* How to complete this task
Retype every line from the start of the entries below down to the line with "nombre de procédures de contrôle de la", both ends included; skip the pictures.

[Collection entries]
----
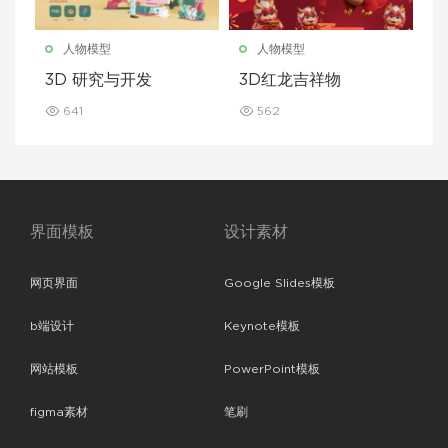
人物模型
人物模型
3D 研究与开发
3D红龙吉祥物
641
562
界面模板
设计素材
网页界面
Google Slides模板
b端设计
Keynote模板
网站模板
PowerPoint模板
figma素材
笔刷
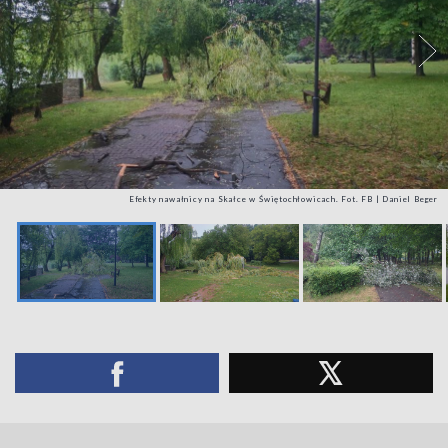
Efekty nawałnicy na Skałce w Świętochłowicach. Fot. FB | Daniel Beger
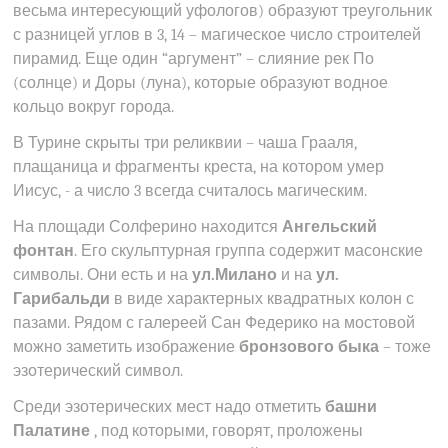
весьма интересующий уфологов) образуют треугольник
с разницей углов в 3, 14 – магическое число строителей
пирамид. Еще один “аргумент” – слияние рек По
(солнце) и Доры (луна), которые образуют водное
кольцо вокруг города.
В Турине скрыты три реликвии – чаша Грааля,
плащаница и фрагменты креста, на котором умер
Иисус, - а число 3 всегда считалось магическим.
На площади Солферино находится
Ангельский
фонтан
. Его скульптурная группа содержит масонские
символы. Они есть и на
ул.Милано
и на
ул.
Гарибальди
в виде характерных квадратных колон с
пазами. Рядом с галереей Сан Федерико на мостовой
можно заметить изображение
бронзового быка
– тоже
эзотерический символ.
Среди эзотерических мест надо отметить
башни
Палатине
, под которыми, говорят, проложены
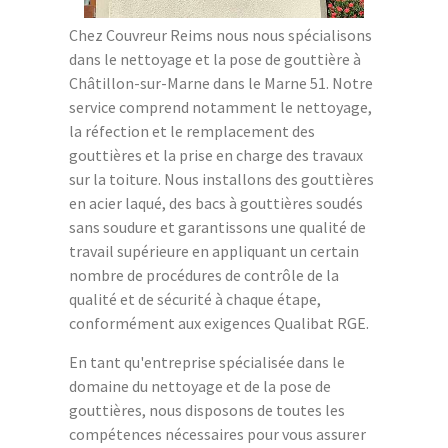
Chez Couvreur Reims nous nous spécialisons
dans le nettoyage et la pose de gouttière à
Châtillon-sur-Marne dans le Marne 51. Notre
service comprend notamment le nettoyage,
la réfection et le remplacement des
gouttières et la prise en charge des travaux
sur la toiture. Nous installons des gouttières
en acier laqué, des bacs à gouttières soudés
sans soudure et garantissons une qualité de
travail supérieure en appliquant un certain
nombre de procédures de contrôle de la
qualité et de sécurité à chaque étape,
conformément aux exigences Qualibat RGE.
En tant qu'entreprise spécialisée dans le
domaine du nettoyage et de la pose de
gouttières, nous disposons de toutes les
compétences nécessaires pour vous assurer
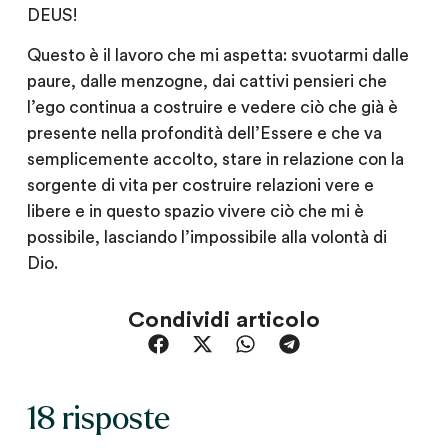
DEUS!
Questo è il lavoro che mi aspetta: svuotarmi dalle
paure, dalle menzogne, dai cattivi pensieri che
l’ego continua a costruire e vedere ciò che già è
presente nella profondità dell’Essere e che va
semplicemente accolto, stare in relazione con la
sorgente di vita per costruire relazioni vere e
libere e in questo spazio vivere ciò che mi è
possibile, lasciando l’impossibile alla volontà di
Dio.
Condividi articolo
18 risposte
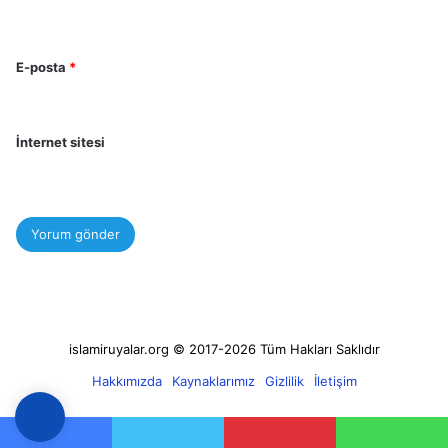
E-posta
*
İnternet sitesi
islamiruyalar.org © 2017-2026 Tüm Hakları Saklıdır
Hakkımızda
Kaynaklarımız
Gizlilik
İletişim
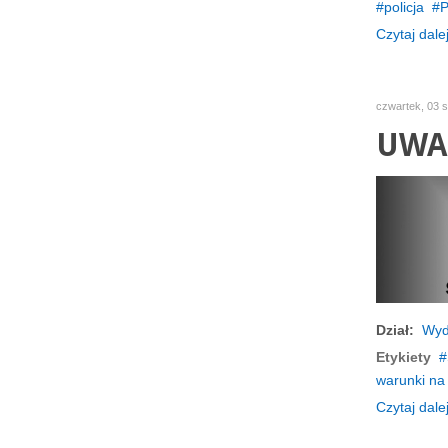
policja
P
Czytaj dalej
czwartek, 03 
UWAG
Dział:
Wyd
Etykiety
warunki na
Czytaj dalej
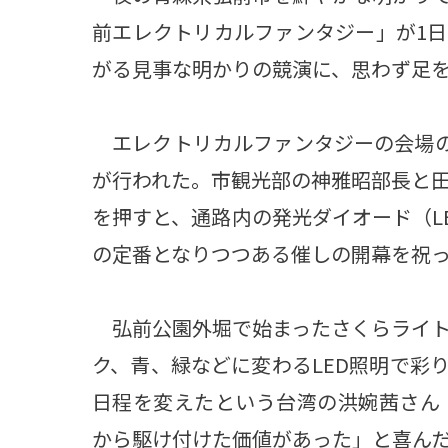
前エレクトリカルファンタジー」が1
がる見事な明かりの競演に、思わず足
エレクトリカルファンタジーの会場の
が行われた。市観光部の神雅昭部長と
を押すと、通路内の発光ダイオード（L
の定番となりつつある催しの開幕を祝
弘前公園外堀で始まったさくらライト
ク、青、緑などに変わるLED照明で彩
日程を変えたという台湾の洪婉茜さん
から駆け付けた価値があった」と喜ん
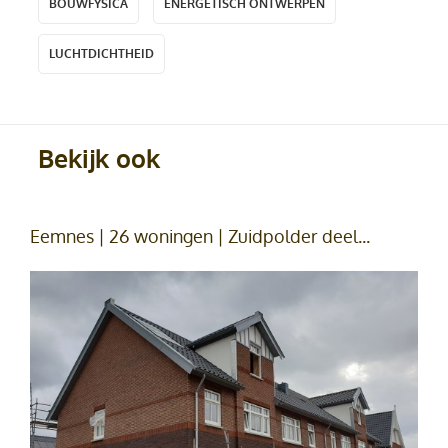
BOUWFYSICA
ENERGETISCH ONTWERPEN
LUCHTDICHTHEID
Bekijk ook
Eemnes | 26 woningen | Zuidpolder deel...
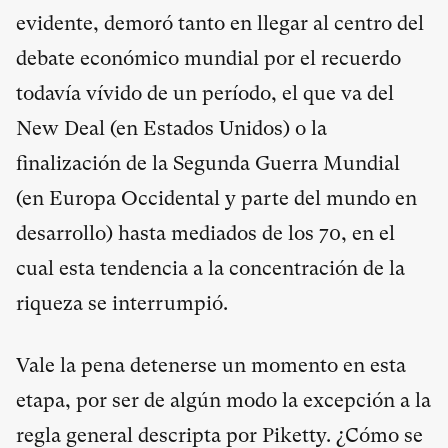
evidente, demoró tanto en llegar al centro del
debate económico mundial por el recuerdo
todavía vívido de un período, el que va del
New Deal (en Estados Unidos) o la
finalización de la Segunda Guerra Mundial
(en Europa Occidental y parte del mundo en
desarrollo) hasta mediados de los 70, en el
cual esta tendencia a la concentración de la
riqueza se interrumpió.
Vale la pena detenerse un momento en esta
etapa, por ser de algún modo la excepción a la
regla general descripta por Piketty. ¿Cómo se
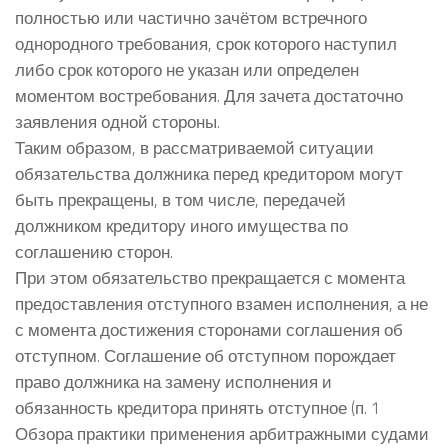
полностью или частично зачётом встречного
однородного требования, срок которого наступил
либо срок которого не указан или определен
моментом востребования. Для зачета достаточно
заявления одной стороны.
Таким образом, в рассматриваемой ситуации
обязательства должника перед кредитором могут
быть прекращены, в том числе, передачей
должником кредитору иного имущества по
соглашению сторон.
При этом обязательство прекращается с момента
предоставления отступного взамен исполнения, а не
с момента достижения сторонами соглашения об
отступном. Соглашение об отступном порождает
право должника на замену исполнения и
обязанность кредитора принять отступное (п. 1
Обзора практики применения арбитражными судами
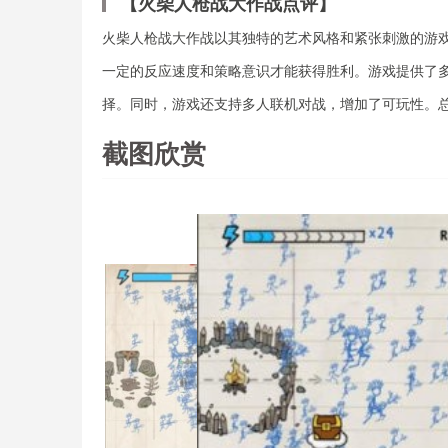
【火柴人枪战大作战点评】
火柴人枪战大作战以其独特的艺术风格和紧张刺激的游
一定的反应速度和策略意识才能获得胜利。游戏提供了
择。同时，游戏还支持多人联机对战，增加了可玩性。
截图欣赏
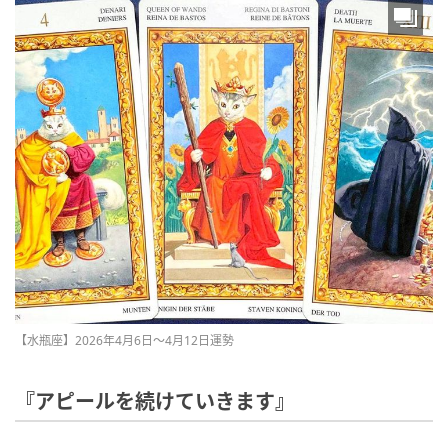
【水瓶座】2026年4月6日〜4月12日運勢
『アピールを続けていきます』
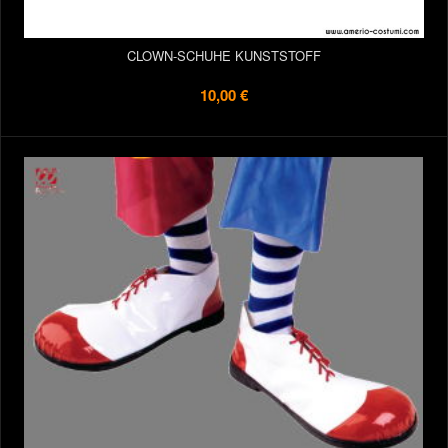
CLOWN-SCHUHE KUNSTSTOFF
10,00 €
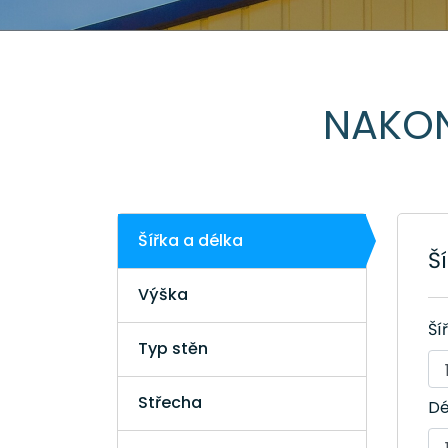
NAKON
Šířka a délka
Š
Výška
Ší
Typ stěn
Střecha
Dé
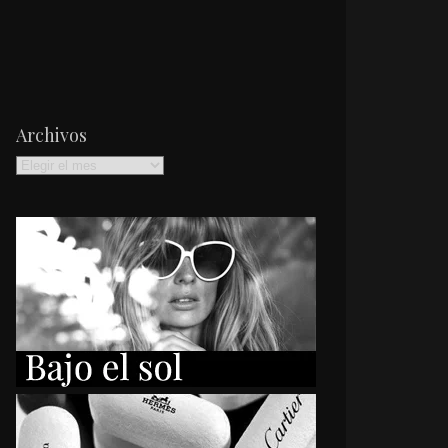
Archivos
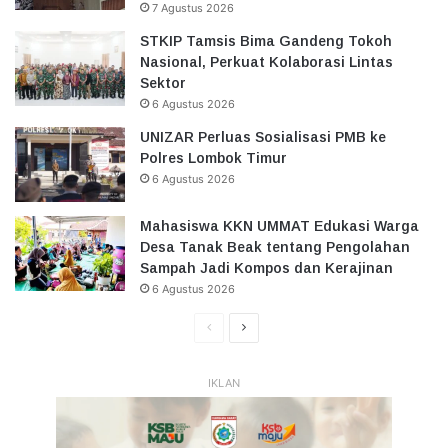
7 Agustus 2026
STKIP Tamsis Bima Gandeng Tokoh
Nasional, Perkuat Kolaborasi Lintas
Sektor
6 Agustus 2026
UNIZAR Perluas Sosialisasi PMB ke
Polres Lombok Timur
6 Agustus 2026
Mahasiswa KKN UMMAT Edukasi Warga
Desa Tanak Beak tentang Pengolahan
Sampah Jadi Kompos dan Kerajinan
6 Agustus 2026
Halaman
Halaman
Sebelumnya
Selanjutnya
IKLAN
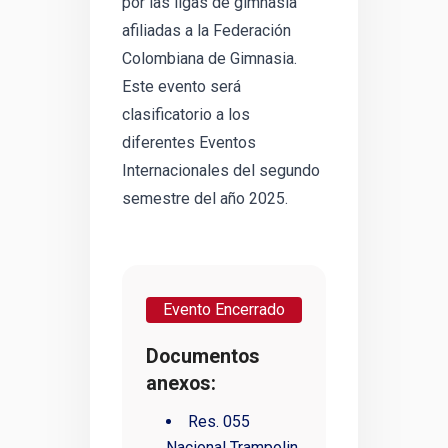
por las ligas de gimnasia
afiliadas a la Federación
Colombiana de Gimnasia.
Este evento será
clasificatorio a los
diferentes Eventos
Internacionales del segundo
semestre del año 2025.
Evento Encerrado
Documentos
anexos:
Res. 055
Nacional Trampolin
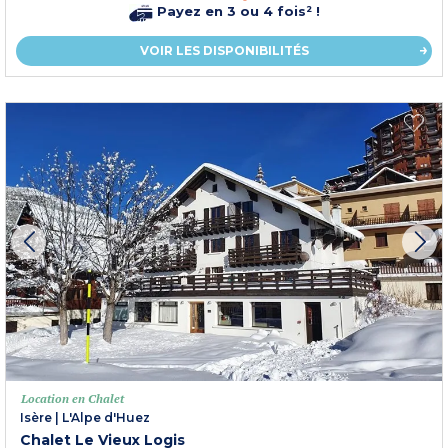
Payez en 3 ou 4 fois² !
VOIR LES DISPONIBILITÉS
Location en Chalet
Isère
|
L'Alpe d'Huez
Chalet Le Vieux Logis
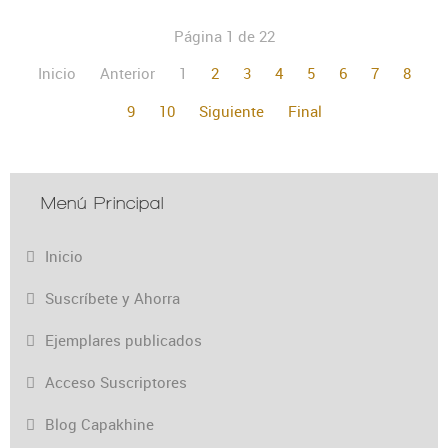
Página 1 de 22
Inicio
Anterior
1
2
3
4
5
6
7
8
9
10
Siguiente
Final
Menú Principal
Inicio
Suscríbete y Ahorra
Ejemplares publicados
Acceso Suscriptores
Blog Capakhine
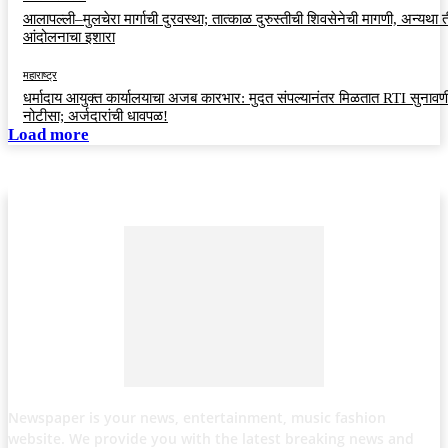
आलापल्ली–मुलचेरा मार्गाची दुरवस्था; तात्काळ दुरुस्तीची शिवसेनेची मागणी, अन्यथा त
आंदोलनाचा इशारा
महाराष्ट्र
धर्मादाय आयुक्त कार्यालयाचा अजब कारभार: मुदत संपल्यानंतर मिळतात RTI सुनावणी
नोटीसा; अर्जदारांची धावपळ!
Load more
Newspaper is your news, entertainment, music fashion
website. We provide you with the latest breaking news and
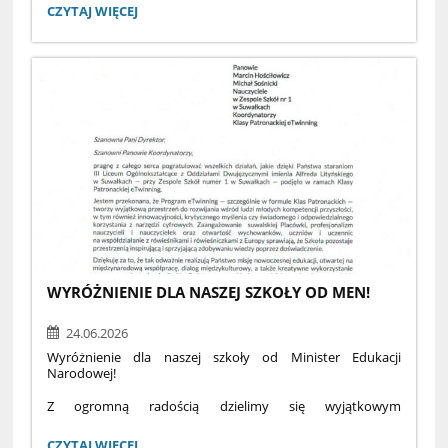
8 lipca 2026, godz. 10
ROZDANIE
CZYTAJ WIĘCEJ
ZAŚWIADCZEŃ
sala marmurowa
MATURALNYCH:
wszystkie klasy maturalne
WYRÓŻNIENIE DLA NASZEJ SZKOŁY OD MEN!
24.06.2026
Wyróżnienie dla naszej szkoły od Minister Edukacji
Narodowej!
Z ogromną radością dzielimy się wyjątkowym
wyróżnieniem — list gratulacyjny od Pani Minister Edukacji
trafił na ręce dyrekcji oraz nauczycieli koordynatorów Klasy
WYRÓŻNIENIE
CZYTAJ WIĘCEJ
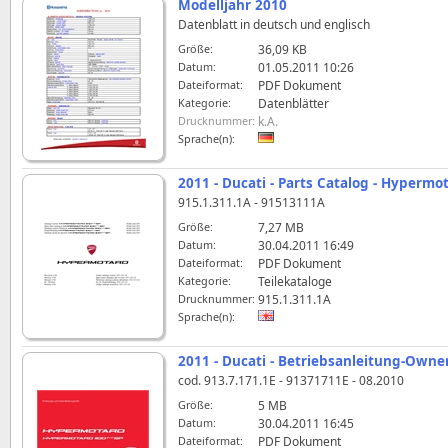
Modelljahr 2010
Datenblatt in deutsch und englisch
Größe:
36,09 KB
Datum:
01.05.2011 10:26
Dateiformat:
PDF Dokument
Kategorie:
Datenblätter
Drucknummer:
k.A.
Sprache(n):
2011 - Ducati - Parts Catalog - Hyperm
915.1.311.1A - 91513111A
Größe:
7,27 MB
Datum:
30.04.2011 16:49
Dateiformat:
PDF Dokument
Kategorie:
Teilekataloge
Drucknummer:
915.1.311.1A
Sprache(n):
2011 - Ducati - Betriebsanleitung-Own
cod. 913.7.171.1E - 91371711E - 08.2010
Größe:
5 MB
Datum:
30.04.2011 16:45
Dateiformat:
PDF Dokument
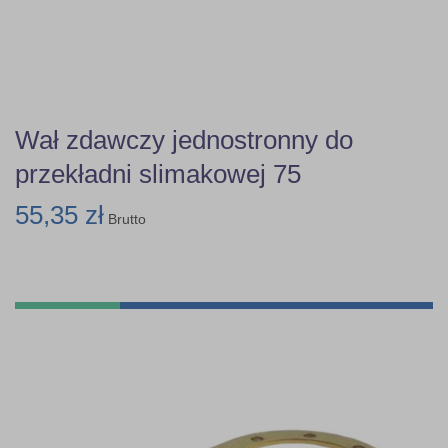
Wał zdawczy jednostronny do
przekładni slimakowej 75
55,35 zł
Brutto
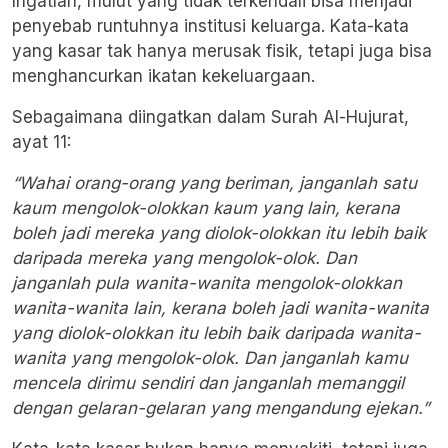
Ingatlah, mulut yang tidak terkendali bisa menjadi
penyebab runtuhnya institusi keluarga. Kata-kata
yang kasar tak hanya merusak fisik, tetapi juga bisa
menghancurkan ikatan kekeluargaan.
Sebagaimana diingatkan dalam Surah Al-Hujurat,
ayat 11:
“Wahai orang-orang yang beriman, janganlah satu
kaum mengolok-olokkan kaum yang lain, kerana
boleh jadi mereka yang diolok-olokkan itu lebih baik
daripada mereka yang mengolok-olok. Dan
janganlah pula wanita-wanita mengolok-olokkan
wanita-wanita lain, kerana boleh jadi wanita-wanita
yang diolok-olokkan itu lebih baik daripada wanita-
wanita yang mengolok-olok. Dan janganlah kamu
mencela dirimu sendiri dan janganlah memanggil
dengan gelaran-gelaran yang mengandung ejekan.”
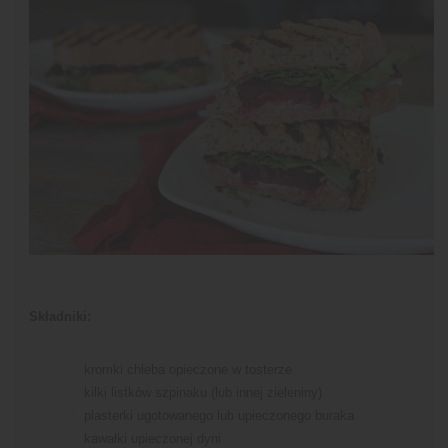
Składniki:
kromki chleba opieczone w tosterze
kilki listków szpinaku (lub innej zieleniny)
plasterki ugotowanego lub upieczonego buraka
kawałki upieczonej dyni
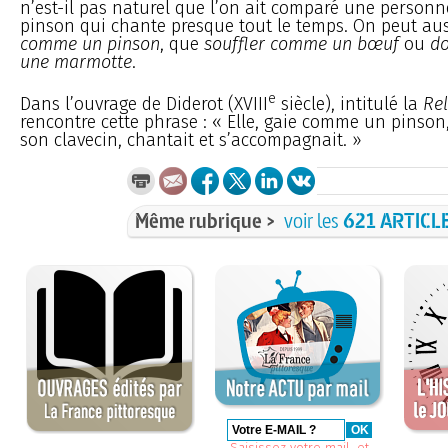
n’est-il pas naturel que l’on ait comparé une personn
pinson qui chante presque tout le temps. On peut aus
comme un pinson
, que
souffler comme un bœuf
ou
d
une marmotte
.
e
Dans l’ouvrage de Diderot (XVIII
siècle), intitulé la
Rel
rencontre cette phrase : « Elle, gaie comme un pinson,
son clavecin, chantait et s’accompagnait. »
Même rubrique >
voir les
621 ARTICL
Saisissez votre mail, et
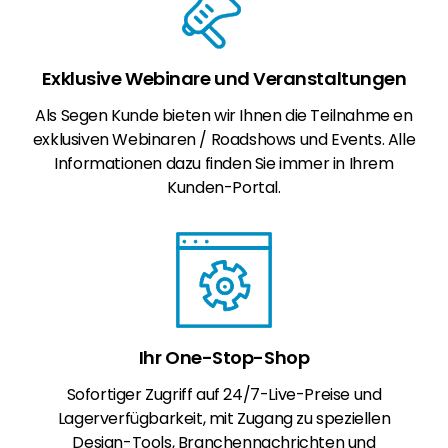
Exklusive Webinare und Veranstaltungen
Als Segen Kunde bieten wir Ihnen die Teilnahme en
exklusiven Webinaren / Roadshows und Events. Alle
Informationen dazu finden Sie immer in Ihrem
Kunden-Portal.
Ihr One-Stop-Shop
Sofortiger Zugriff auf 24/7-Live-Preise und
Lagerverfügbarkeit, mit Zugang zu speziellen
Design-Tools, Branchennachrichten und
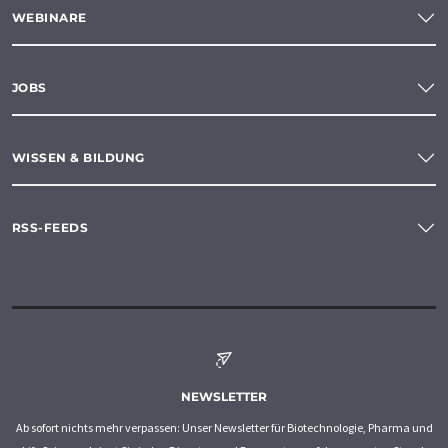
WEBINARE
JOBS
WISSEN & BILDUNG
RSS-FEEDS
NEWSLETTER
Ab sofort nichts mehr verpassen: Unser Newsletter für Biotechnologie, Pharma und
----
* Exercise result
人物模型
人物模型
3D 研究与开发
3D红龙吉祥物
641
562
界面模板
设计素材
网页界面
Google Slides模板
b端设计
Keynote模板
网站模板
PowerPoint模板
figma素材
笔刷
Efekty nawałnicy na Skałce w Świętochłowicach. Fot. FB | Daniel Beger
весьма интересующий уфологов) образуют треугольник
с разницей углов в 3, 14 – магическое число строителей
пирамид. Еще один “аргумент” – слияние рек По
(солнце) и Доры (луна), которые образуют водное
кольцо вокруг города.
В Турине скрыты три реликвии – чаша Грааля,
плащаница и фрагменты креста, на котором умер
Иисус, - а число 3 всегда считалось магическим.
На площади Солферино находится
Ангельский
фонтан
. Его скульптурная группа содержит масонские
символы. Они есть и на
ул.Милано
и на
ул.
Гарибальди
в виде характерных квадратных колон с
пазами. Рядом с галереей Сан Федерико на мостовой
можно заметить изображение
бронзового быка
– тоже
эзотерический символ.
Среди эзотерических мест надо отметить
башни
Палатине
, под которыми, говорят, проложены
Chez Couvreur Reims nous nous spécialisons
dans le nettoyage et la pose de gouttière à
Châtillon-sur-Marne dans le Marne 51. Notre
service comprend notamment le nettoyage,
la réfection et le remplacement des
gouttières et la prise en charge des travaux
sur la toiture. Nous installons des gouttières
en acier laqué, des bacs à gouttières soudés
sans soudure et garantissons une qualité de
travail supérieure en appliquant un certain
nombre de procédures de contrôle de la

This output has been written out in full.